The National Security Agency’s (NSA) surreptitious surveillance activities are staggeringly alarming in their scope and size. The more you learn about them, the more you’re filled with implacable repugnance. All the agency does, it seems, is try and figure out new ways to stalk people with its perennially askance gaze. But in case you are not done being disgusted and alarmed by the many NSA excesses exposed by Edward Snowden, journalist Glenn Greenwald, who broke the NSA surveillance story in 2013, has published a 272-page book that contains a number of “never-before-seen documents entrusted to him by Snowden himself.”
Among the fresh documents released with Greenwald’s book, called No Place to Hide, is an article that sheds light on how the NSA’s Tailored Access Operations (TAO) unit goes about planting backdoors in servers, routers and other such devices.
According to Ars Technica, the said document, an article from a June 2010 internal newsletter, also includes a few ocular treats for its readers.
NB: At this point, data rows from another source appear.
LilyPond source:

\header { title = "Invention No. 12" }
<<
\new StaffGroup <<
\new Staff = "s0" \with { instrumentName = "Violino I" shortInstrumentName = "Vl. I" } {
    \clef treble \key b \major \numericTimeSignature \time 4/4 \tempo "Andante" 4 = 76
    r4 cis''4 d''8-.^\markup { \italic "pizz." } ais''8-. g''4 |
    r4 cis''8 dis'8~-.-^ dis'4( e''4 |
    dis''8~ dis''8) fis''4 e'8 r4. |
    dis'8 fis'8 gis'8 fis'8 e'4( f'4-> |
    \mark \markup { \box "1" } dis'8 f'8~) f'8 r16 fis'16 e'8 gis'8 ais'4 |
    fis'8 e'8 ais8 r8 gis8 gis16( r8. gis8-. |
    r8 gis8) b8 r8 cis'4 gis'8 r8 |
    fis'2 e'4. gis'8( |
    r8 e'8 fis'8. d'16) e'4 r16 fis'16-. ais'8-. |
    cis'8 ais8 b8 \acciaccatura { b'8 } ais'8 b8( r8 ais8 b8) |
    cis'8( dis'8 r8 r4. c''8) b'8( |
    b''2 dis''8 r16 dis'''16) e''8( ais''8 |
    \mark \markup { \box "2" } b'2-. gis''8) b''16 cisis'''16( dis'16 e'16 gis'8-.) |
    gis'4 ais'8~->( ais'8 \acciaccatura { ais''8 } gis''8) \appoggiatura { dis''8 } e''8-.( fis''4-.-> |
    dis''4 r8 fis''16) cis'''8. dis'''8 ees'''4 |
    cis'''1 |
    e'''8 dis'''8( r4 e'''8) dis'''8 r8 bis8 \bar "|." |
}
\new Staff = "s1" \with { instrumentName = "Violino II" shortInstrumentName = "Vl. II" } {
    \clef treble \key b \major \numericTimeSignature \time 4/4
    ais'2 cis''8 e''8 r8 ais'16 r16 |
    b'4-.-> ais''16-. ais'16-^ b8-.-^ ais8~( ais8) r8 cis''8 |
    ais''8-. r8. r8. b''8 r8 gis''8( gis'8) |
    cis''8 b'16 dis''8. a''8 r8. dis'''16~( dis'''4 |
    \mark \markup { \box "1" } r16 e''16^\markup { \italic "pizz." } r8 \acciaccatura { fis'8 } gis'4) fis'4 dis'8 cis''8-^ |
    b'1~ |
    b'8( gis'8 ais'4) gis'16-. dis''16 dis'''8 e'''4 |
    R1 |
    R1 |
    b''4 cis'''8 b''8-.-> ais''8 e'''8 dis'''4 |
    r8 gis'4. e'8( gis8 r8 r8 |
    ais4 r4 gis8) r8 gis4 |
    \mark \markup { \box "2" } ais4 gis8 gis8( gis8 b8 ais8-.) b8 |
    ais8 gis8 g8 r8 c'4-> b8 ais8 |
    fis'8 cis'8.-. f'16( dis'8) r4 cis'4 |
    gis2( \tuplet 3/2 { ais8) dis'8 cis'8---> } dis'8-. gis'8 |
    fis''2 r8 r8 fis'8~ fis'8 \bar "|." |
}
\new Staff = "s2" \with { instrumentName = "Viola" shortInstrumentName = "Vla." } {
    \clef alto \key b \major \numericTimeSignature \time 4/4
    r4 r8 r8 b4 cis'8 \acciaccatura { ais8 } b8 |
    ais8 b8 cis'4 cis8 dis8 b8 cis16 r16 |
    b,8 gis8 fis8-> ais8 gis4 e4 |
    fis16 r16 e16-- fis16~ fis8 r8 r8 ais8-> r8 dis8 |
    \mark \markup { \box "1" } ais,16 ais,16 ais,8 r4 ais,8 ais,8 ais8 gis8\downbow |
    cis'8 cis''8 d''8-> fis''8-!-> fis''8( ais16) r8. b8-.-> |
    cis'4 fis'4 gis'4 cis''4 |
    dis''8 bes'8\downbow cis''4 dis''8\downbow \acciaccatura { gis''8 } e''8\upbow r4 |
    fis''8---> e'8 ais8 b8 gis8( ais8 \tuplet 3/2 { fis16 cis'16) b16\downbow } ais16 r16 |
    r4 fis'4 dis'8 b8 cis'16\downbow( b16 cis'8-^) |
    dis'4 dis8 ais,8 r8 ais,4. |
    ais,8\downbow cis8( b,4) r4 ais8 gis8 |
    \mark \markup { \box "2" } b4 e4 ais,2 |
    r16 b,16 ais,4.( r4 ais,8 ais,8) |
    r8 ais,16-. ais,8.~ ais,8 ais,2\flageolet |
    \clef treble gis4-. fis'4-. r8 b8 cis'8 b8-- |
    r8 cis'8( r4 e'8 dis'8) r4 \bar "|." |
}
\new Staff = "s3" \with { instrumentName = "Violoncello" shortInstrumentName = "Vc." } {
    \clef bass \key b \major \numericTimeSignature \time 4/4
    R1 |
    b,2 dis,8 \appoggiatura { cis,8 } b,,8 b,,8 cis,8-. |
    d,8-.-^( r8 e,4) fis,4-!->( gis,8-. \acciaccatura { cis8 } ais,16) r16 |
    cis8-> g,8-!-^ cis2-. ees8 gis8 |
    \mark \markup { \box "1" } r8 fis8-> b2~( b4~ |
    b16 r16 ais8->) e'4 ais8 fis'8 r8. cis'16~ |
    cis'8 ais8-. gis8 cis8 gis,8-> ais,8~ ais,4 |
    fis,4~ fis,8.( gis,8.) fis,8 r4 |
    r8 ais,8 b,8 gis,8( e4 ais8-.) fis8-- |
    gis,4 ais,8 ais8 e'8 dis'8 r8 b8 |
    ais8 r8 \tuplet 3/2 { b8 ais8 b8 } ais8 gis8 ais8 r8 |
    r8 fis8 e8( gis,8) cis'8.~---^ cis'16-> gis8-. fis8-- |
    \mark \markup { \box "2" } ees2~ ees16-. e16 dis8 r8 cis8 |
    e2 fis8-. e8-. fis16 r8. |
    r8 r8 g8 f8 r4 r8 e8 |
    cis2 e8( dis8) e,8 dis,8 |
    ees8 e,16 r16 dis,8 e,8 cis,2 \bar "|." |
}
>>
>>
One of the photographs included with the article shows NSA employees carefully unpacking a Cisco router from its shipping carton in order to install “beacon implants.”
“Here’s how it works: shipments of computer network devices (servers, routers, etc,) being delivered to our targets throughout the world are intercepted,” reads the article. “Next, they are redirected to a secret location where Tailored Access Operations/Access Operations (AO-S326) employees, with the support of the Remote Operations Center (S321), enable the installation of beacon implants directly into our targets’ electronic devices. These devices are then re-packaged and placed back into transit to the original destination. All of this happens with the support of Intelligence Community partners and the technical wizards in TAO.”